- Sire: Danehill
- Grandsire: Danzig
- Dam: Hasili
- Damsire: Kahyasi
- Sex: Stallion
- Foaled: 2001
- Country: Ireland
- Colour: Dark Bay
- Breeder: Juddmonte Farms
- Owner: Juddmonte Farms
- Trainer: André Fabre (Europe) Robert J. Frankel (USA)
- Record: 18: 7-5-1
- Earnings: £844,751 (equivalent)

Major wins
- Prix Daniel Wildenstein (2004) Prix Daphnis (2004) Prix du Chemin de Fer du Nord (2005) Manhattan Handicap (2006) Man o' War Stakes (2006)

= Cacique (horse) =

Irish-bred Thoroughbred racehorse

Cacique (foaled 2001 in Ireland) is a retired Thoroughbred racehorse who competed in Europe and the United States. Bred and raced by Khalid Abdullah's Juddmonte Farms, Cacique is the son of international Champion sire Danehill. He is out of the mare Hasili, whose damsire, Kahyasi, won the 1988 Epsom and Irish Derbys. Cacique is a full-brother to Breeders' Cup winners Banks Hill and Intercontinental and to Grade One winner Champs Elysees and Grade One-placed and Leading sire in France Dansili.

==Racing in Europe==
Ridden in his first six starts by American Hall of Fame jockey, Gary Stevens, Cacique was trained at the Chantilly stables of André Fabre. At age two, the colt made his racing debut in April 2004 at Saint-Cloud Racecourse with a win in the Prix Sica Boy in a race for unraced colts and geldings. The next month he won his second start, taking the Prix du Vert Galant at Longchamp Racecourse in Paris. He then had two seconds to Bago in the Group One Prix Jean Prat and Grand Prix de Paris. In July, Cacique won the Prix Daphnis then was sent to York Racecourse in England where he finished fourth to Sulamani in the Juddmonte International Stakes. In October, under jockey Christophe Soumillon, Cacique won the Prix Daniel Wildenstein at Longchamp.

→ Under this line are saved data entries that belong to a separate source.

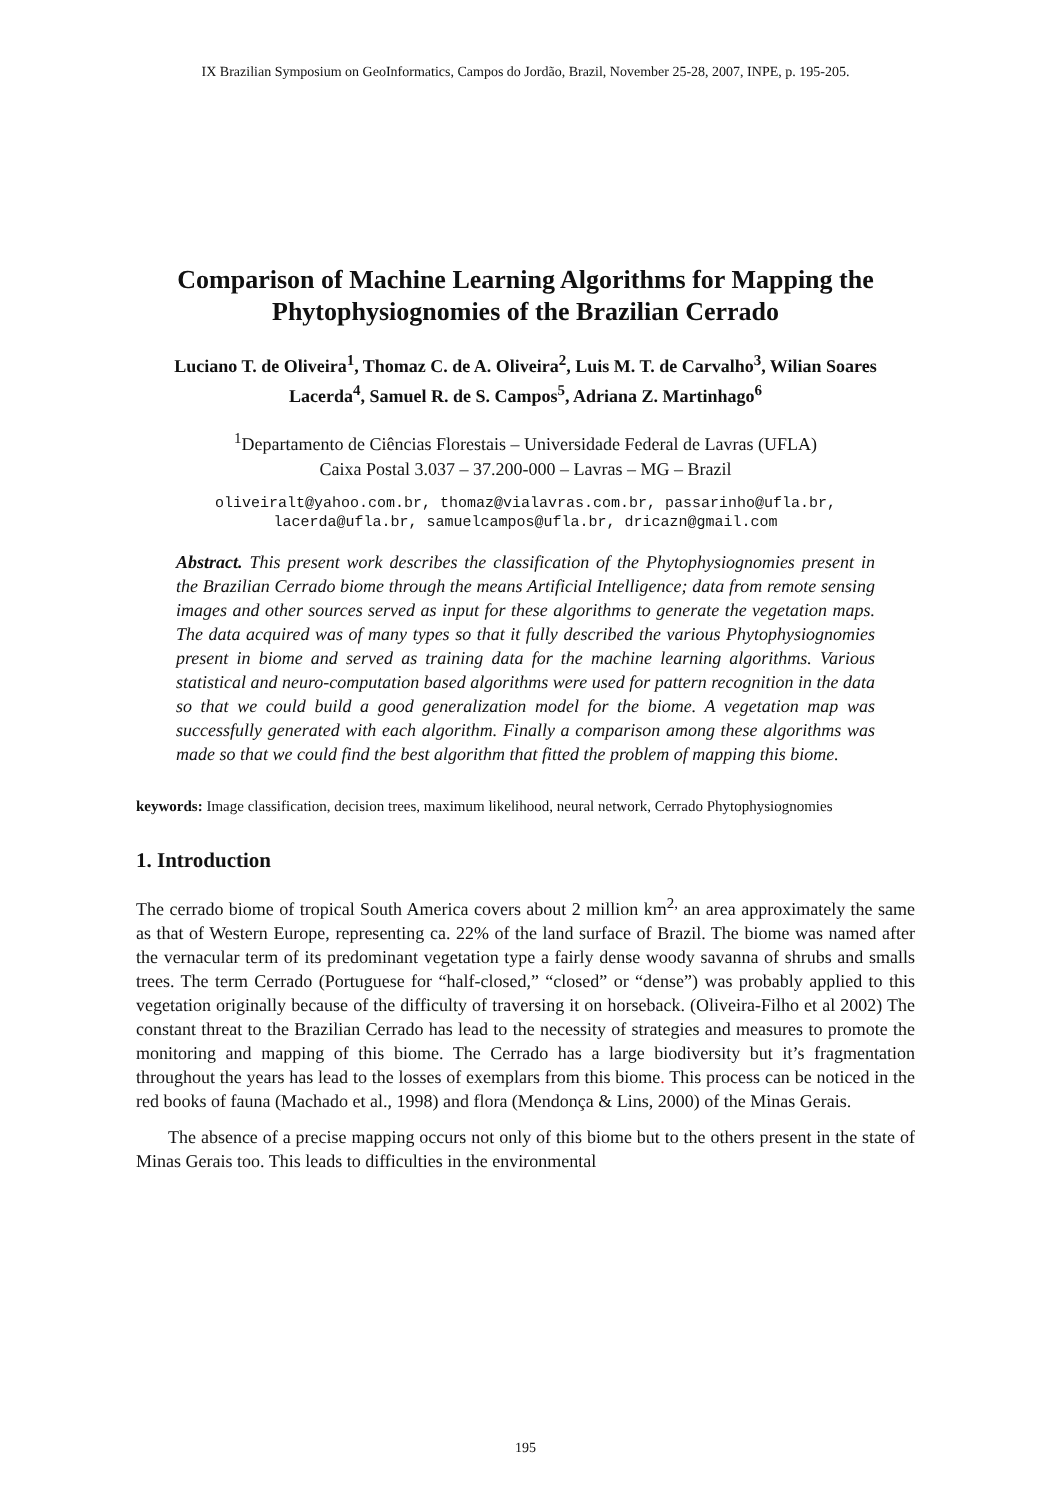IX Brazilian Symposium on GeoInformatics, Campos do Jordão, Brazil, November 25-28, 2007, INPE, p. 195-205.
Comparison of Machine Learning Algorithms for Mapping the Phytophysiognomies of the Brazilian Cerrado
Luciano T. de Oliveira<sup>1</sup>, Thomaz C. de A. Oliveira<sup>2</sup>, Luis M. T. de Carvalho<sup>3</sup>, Wilian Soares Lacerda<sup>4</sup>, Samuel R. de S. Campos<sup>5</sup>, Adriana Z. Martinhago<sup>6</sup>
<sup>1</sup> Departamento de Ciências Florestais – Universidade Federal de Lavras (UFLA)
Caixa Postal 3.037 – 37.200-000 – Lavras – MG – Brazil
oliveiralt@yahoo.com.br, thomaz@vialavras.com.br, passarinho@ufla.br,
lacerda@ufla.br, samuelcampos@ufla.br, dricazn@gmail.com
Abstract. This present work describes the classification of the Phytophysiognomies present in the Brazilian Cerrado biome through the means Artificial Intelligence; data from remote sensing images and other sources served as input for these algorithms to generate the vegetation maps. The data acquired was of many types so that it fully described the various Phytophysiognomies present in biome and served as training data for the machine learning algorithms. Various statistical and neuro-computation based algorithms were used for pattern recognition in the data so that we could build a good generalization model for the biome. A vegetation map was successfully generated with each algorithm. Finally a comparison among these algorithms was made so that we could find the best algorithm that fitted the problem of mapping this biome.
keywords: Image classification, decision trees, maximum likelihood, neural network, Cerrado Phytophysiognomies
1. Introduction
The cerrado biome of tropical South America covers about 2 million km<sup>2,</sup> an area approximately the same as that of Western Europe, representing ca. 22% of the land surface of Brazil. The biome was named after the vernacular term of its predominant vegetation type a fairly dense woody savanna of shrubs and smalls trees. The term Cerrado (Portuguese for “half-closed,” “closed” or “dense”) was probably applied to this vegetation originally because of the difficulty of traversing it on horseback. (Oliveira-Filho et al 2002) The constant threat to the Brazilian Cerrado has lead to the necessity of strategies and measures to promote the monitoring and mapping of this biome. The Cerrado has a large biodiversity but it’s fragmentation throughout the years has lead to the losses of exemplars from this biome. This process can be noticed in the red books of fauna (Machado et al., 1998) and flora (Mendonça & Lins, 2000) of the Minas Gerais.
The absence of a precise mapping occurs not only of this biome but to the others present in the state of Minas Gerais too. This leads to difficulties in the environmental
195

At age four, Cacique began the 2005 racing season in May with a fifth-place finish in the Prix du Muguet at Saint-Cloud then was third in the Prix d'Ispahan before winning the Group 3 Prix du Chemin de Fer du Nord at Chantilly Racecourse. In September he finished seventh in the Prix du Moulin de Longchamp to the New Zealand-bred and Australian owned Champion, Starcraft.

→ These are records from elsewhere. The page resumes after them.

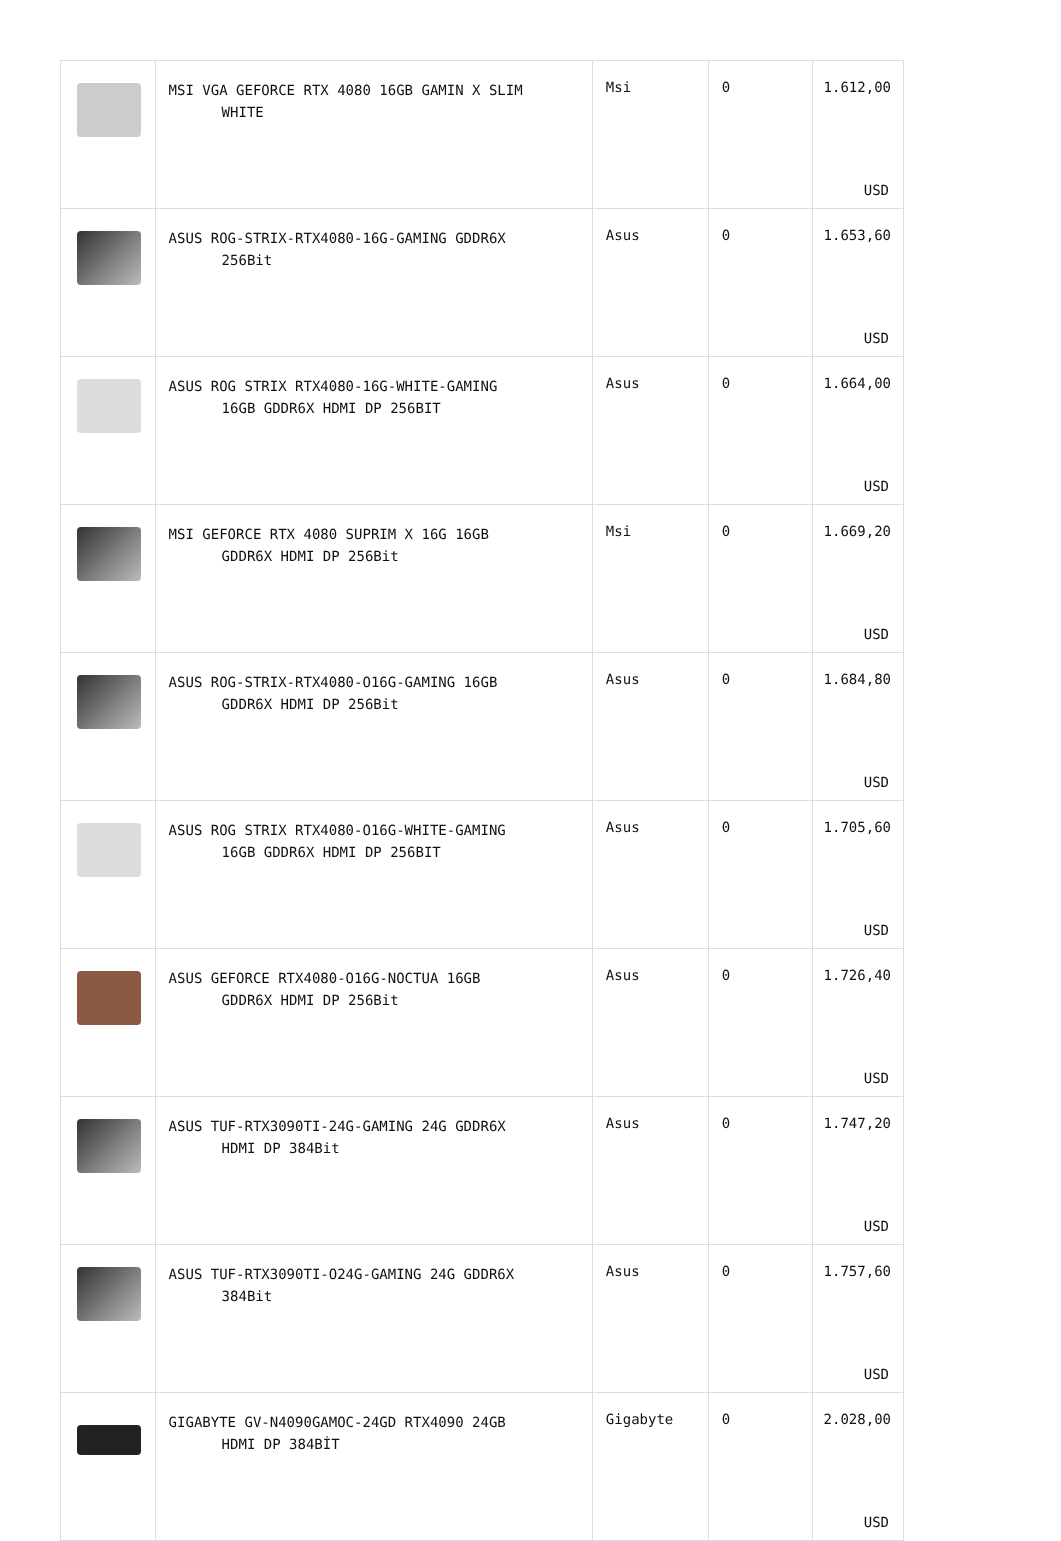| | MSI VGA GEFORCE RTX 4080 16GB GAMIN X SLIM WHITE | Msi | 0 | 1.612,00 USD |
| | ASUS ROG-STRIX-RTX4080-16G-GAMING GDDR6X 256Bit | Asus | 0 | 1.653,60 USD |
| | ASUS ROG STRIX RTX4080-16G-WHITE-GAMING 16GB GDDR6X HDMI DP 256BIT | Asus | 0 | 1.664,00 USD |
| | MSI GEFORCE RTX 4080 SUPRIM X 16G 16GB GDDR6X HDMI DP 256Bit | Msi | 0 | 1.669,20 USD |
| | ASUS ROG-STRIX-RTX4080-O16G-GAMING 16GB GDDR6X HDMI DP 256Bit | Asus | 0 | 1.684,80 USD |
| | ASUS ROG STRIX RTX4080-O16G-WHITE-GAMING 16GB GDDR6X HDMI DP 256BIT | Asus | 0 | 1.705,60 USD |
| | ASUS GEFORCE RTX4080-O16G-NOCTUA 16GB GDDR6X HDMI DP 256Bit | Asus | 0 | 1.726,40 USD |
| | ASUS TUF-RTX3090TI-24G-GAMING 24G GDDR6X HDMI DP 384Bit | Asus | 0 | 1.747,20 USD |
| | ASUS TUF-RTX3090TI-O24G-GAMING 24G GDDR6X 384Bit | Asus | 0 | 1.757,60 USD |
| | GIGABYTE GV-N4090GAMOC-24GD RTX4090 24GB HDMI DP 384BİT | Gigabyte | 0 | 2.028,00 USD |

==Turf racing in the United States==
In May 2006, Cacique was sent to the United States where Hall of Fame trainer Bobby Frankel handled his conditioning. In his American debut, Cacique finished fourth in the Grade I Frank E. Kilroe Mile Handicap at Santa Anita Park in Arcadia, California. He followed this with a second to English Channel in the Grade I Turf Classic Stakes at Churchill Downs then won the Grade I Manhattan Handicap at Belmont Park. In his next outing, Cacique ran second to English Channel again, this time in the United Nations Stakes at Monmouth Park in New Jersey and then had another second to The Tin Man in the Arlington Million at Chicago's Arlington Park. Back at Belmont Park in New York, he won his second Grade I race there, capturing the Man o' War Stakes.

Ridden by jockey Edgar Prado in the final race of his career, Cacique finished tenth in an eleven-horse field behind winner Red Rocks in the Breeders' Cup Turf at Churchill Downs in Louisville, Kentucky.